EXTRACTED TEXT:

Segment Open

Caldera’s testnet faucet has temporarily been disabled due to spam
Sovereign Labs team just posted a new update log, this time featuring a new bank module, RPC Support, a sequencer module, and more.
AltLayer announces FlashGPT v2, featuring enhanced UI and increased robustness. “Users can direct this powerful ’Siri-like’ assistant tool to deploy and customize their rollups and contracts in minutes.”
Circle’s cross chain transfer protocol is now live on mainnet with Hyperlane as a launch partner, amongst other protocols
Three new projects have deployed on zkSync Era: Layer Zero, Beefy Finance, Tevaera (on-chain gaming), and Woofi (DEX).
The full distribution of the Arbitrum DAO airdrop took place on Tuesday
Vertex (orderbook-AMM DEX) is now live on Arbitrum mainnet.
Cashmere Labs, “a protocol for MEV protected cross-chain swaps” built on Layer Zero, is live on public testnet
“Introducing the Superchain Token List, a unified token list for the Optimism ecosystem”
The voting cycle for Season 4 of Optimism’s protocol delegation program begins
The OP-Labs team published this page which will serve as “the source of truth” for upgrades and everything else related to Optimism Bedrock
Symbiosis, a cross-chain engine and liquidity protocol, is integrating Scroll into their testnet
Introducing Spark, a UTXO order book on Fuel
Fluid protocol, the native stablecoin protocol on Fuel, gets a new look
New performance upgrades have been added to Fuel’s Beta-3 testnet.
Optimism, Scroll, and Fuel will be amongst some of the protocols that will be putting up funds for the upcoming ETHGlobal Lisbon hackathon event.
XBorg, a gaming data and application network, as well as Yooldo, are integrating with Mantle’s L2 network.
The second wave of Aztec grants is live: “The focus for this wave is funding developers within the Noir ecosystem”.
The StarkWare team just published their 2023 goals & roadmap. Here’s a TLDR from @LordSecretive.
Brine Finance launches on StarkEx: “an order book DEX that provides a superior permissionless trading experience”
Introducing StarkEye, a StarkNet address monitoring tool
Introducing StarkFighter, a new community campaign. “A mini-game challenge to discover Starknet and compete for over $12,000 in prizes. Climb to the top ranks of the Leaderboard to win ETH and NFTs”
Two projects add support for Polygon zkEVM: LayerZero, and Bungee.
The Polygon team has added some UX changes to the zkEVM bridge
You can now track all of your Polygon zkEVM assets on CoinStats
Google Cloud announces the “web3 startup program”, featuring up to $200K in cloud credits and other benefits.
📚 Discourse & Education
Do app-specific rollups have permissionless deployment?
Alana Levin from Variant Fund poses the question and a thought experiment: Could Blur deploy on a (hypothetical) OpenSea L2 and undercut OpenSea’s business?
This, of course, would be problematic.

Segment Closed

EXERCISES TO COMPLETE:
• A. Summarize the news roundup in two sentences.
• B. Echo the news roundup word for word, from "Caldera’s testnet faucet" up to and including "and Woofi (DEX).".
Work only from the news roundup above.

MATERIAL SUPPLIED:
Segment Open

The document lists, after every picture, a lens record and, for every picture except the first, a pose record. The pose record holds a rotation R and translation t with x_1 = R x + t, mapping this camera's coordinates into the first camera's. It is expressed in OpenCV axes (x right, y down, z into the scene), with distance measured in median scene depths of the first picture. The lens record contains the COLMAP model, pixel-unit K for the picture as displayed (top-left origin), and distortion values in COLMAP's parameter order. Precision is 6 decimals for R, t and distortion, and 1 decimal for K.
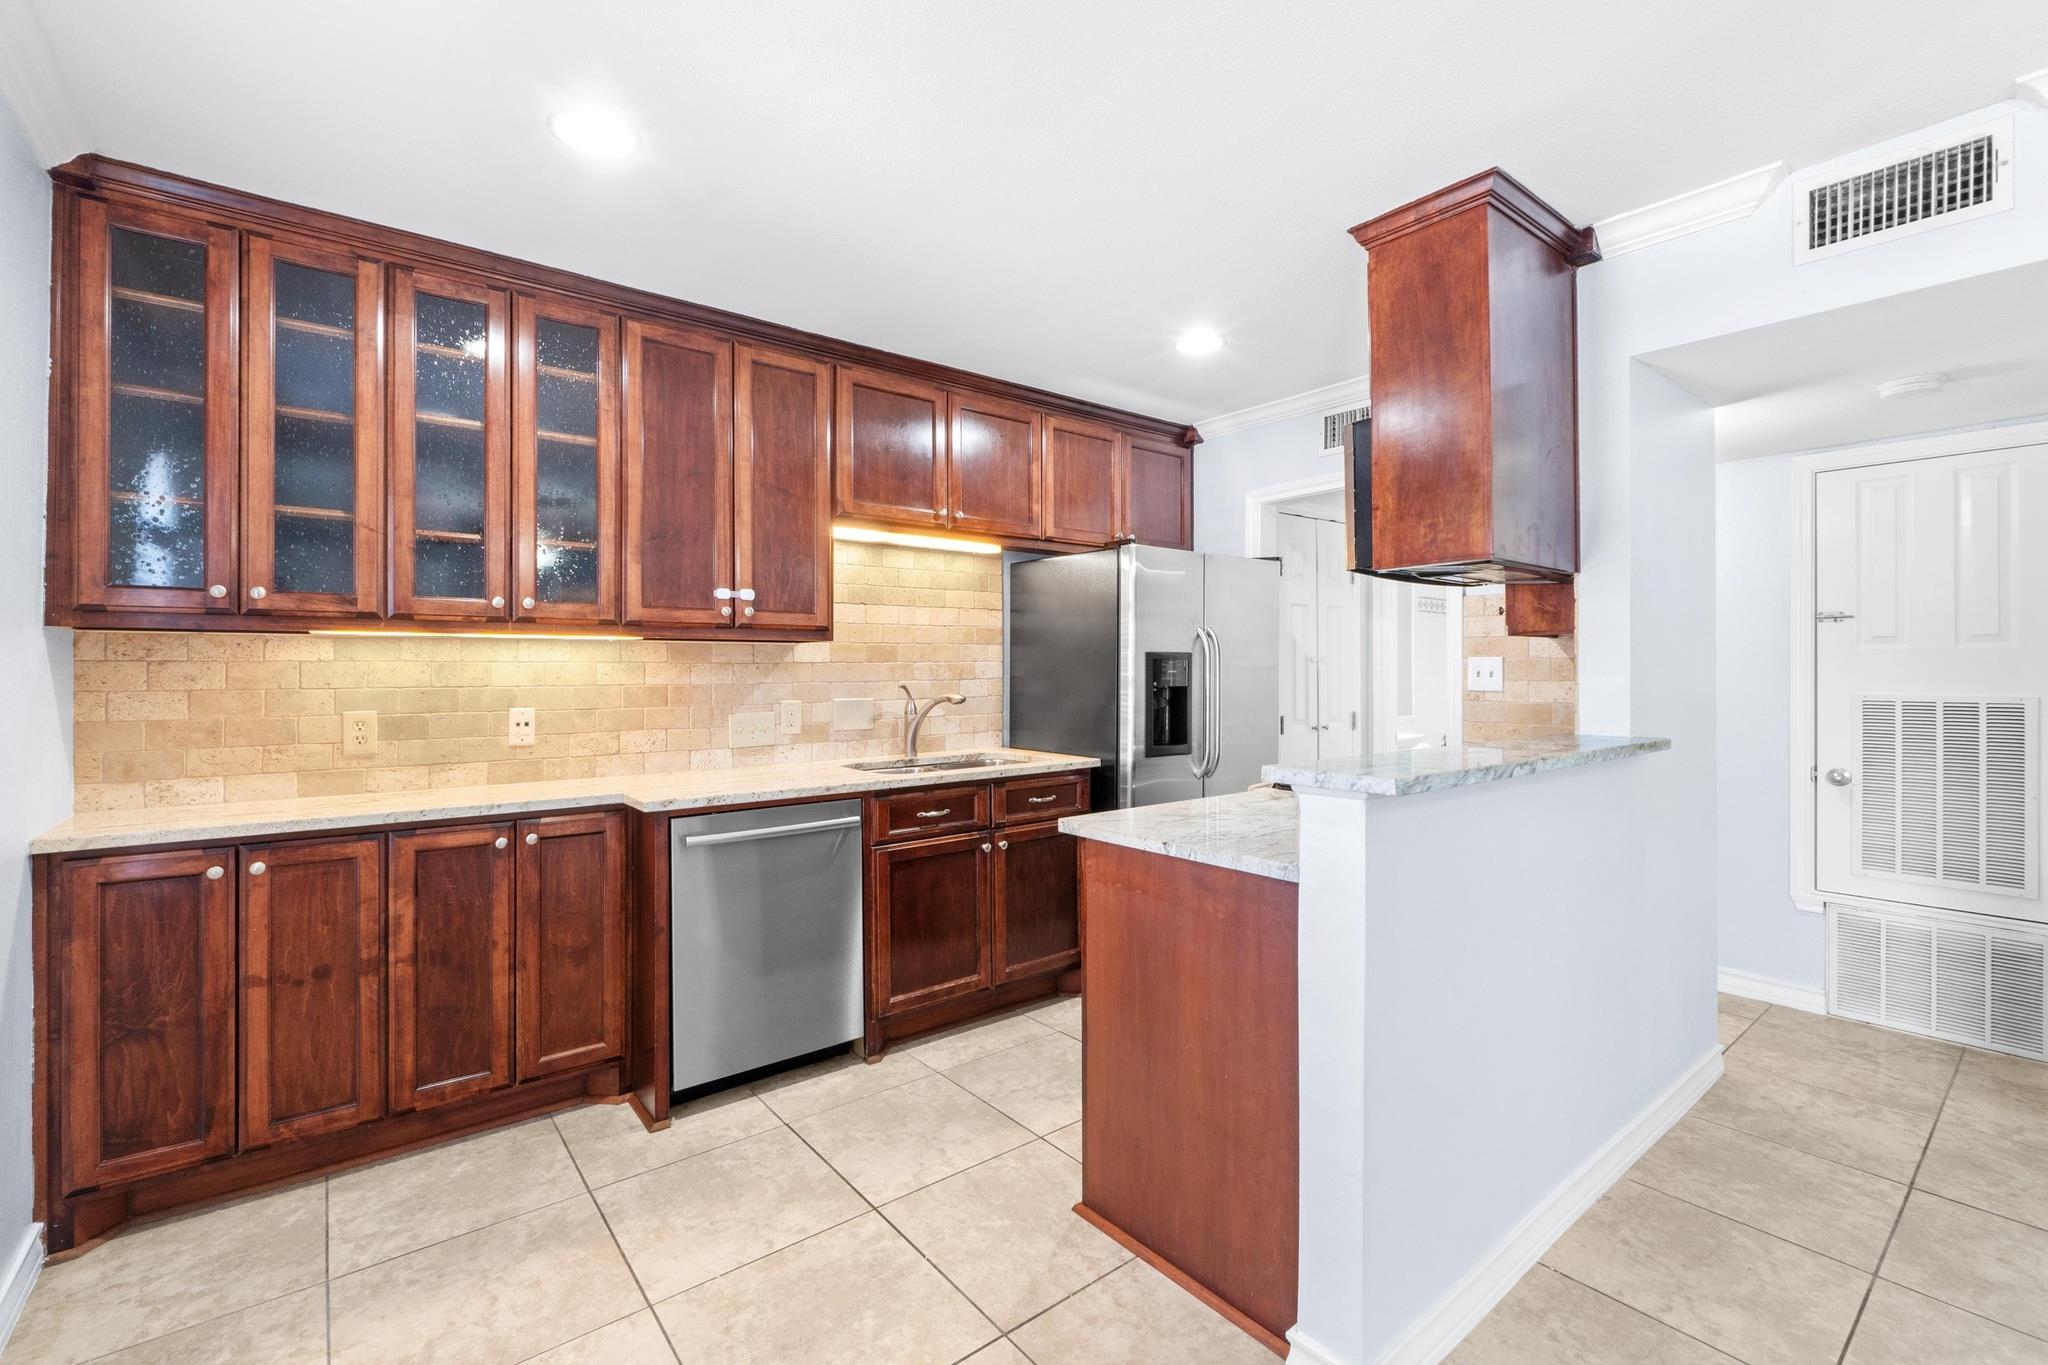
lens RADIAL K [[880.9, 0, 1022.2], [0, 880.9, 666.9], [0, 0, 1]] dist [-0.004734, -0.000394]
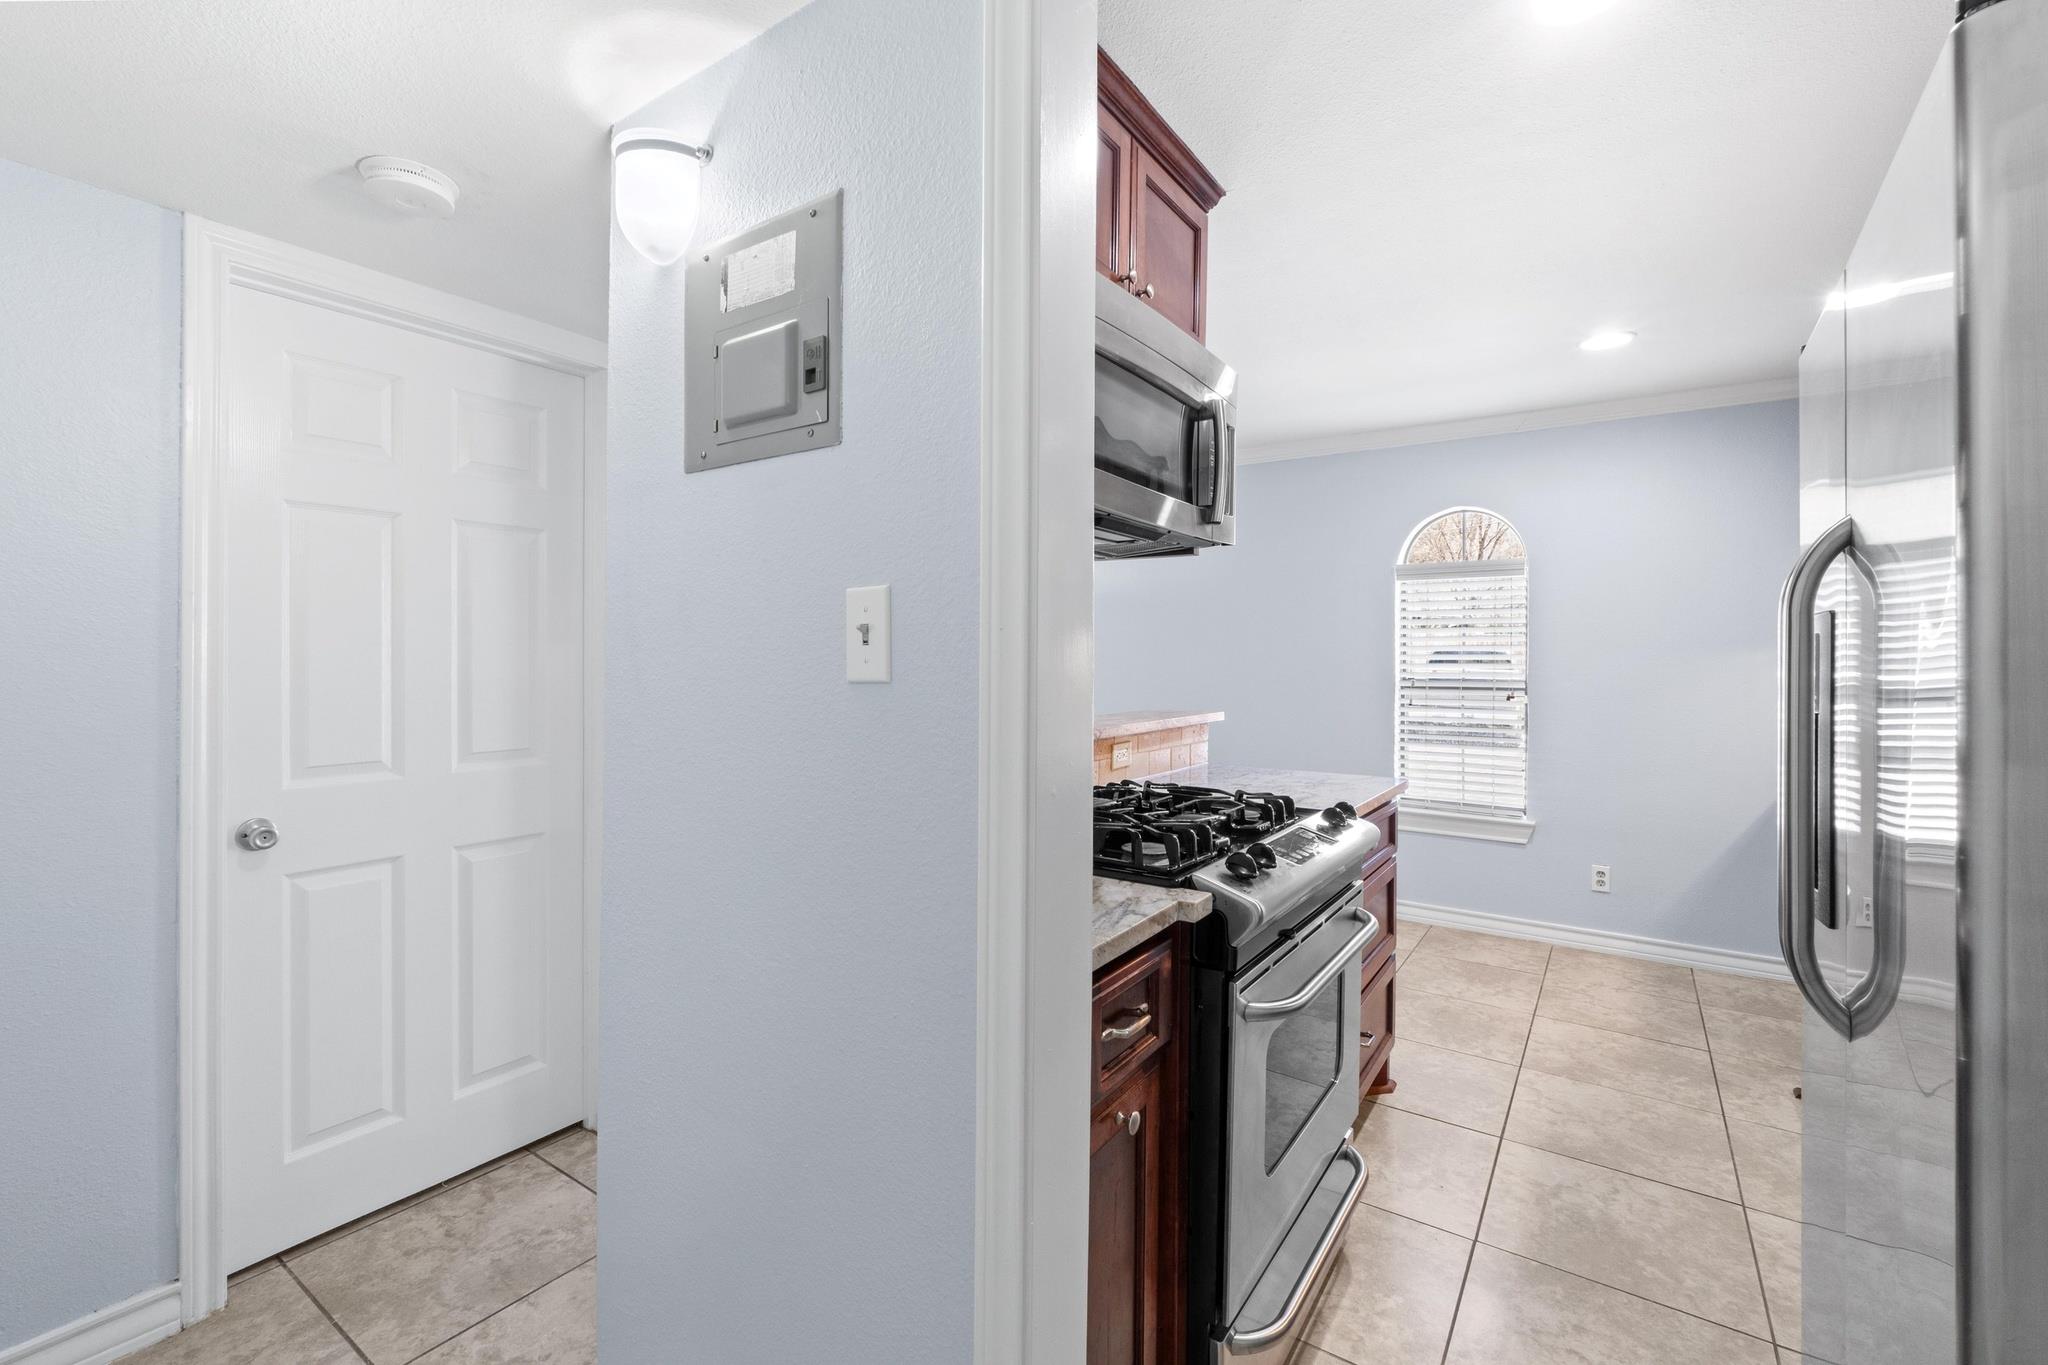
lens RADIAL K [[875.1, 0, 1024.6], [0, 875.1, 652.9], [0, 0, 1]] dist [-0.007159, -0.000211]
pose [[-0.956245, -0.013179, -0.292272, 0.717843], [-0.010141, 0.999878, -0.011908, 0.008311], [0.292393, -0.008423, -0.956261, 1.553567]]
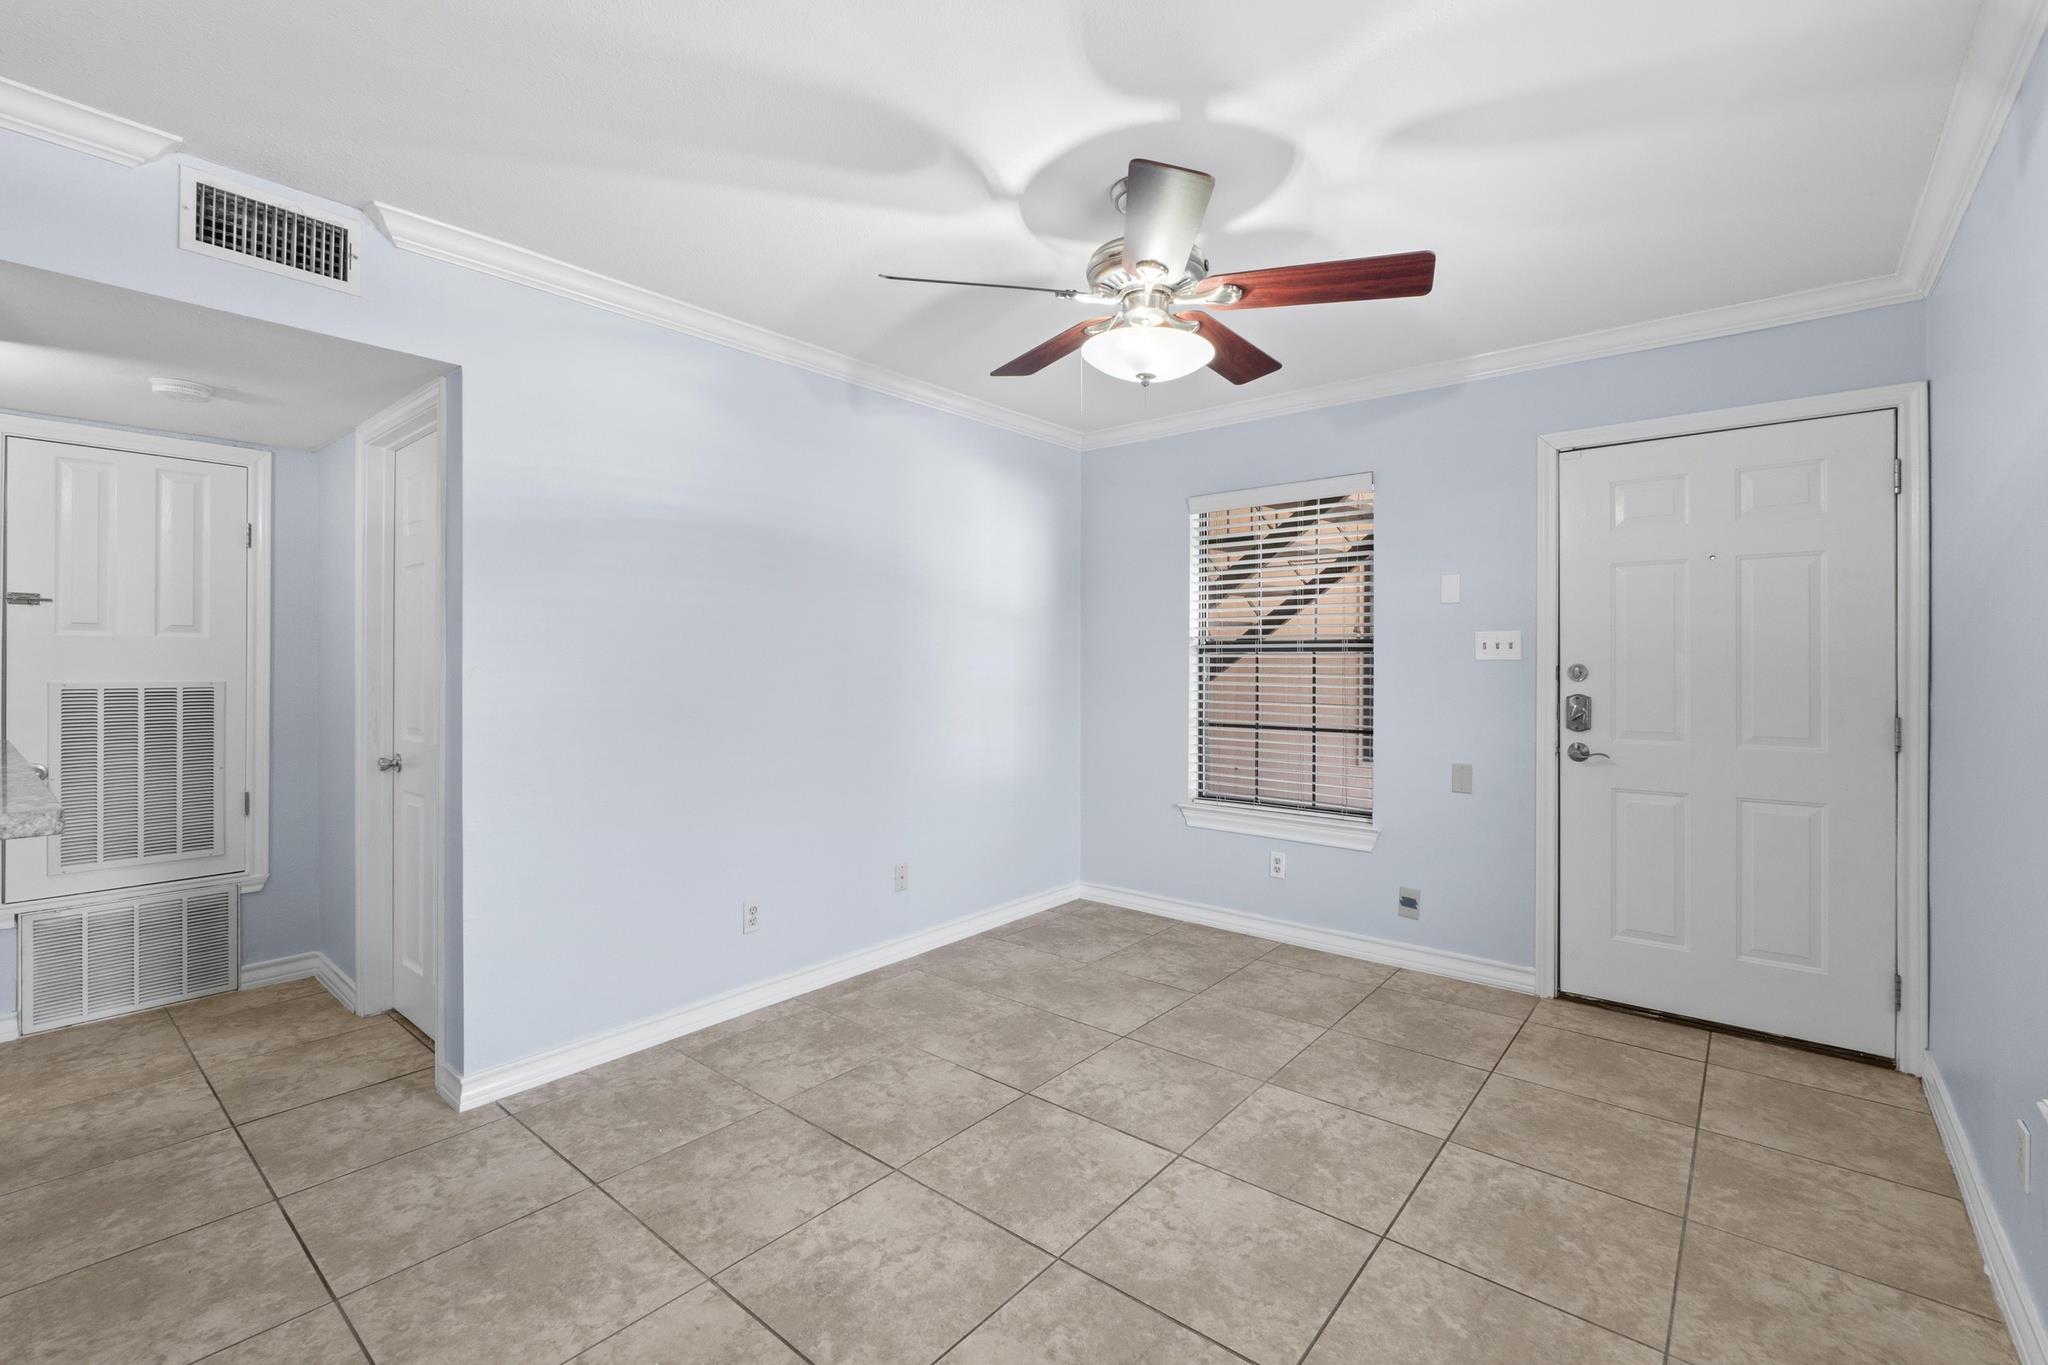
lens RADIAL K [[885.2, 0, 1026.6], [0, 885.2, 663.4], [0, 0, 1]] dist [-0.007717, 0.000604]
pose [[-0.204204, -0.001956, 0.978926, -0.212479], [-0.007128, 0.999974, 0.000512, 0.002698], [-0.978902, -0.006873, -0.204213, 0.198793]]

Segment Closed

EXPECTED RESPONSES:
• A. The news roundup reports launches and updates across several projects, such as Vertex going live on Arbitrum mainnet, Circle's cross chain transfer protocol going live on mainnet with Hyperlane as a launch partner, and new performance upgrades for Fuel's Beta-3 testnet. It also notes funding efforts like the second wave of Aztec grants and Google Cloud's web3 startup program, and raises the question of whether app-specific rollups have permissionless deployment.

• B.
Caldera’s testnet faucet has temporarily been disabled due to spam
Sovereign Labs team just posted a new update log, this time featuring a new bank module, RPC Support, a sequencer module, and more.
AltLayer announces FlashGPT v2, featuring enhanced UI and increased robustness. “Users can direct this powerful ’Siri-like’ assistant tool to deploy and customize their rollups and contracts in minutes.”
Circle’s cross chain transfer protocol is now live on mainnet with Hyperlane as a launch partner, amongst other protocols
Three new projects have deployed on zkSync Era: Layer Zero, Beefy Finance, Tevaera (on-chain gaming), and Woofi (DEX).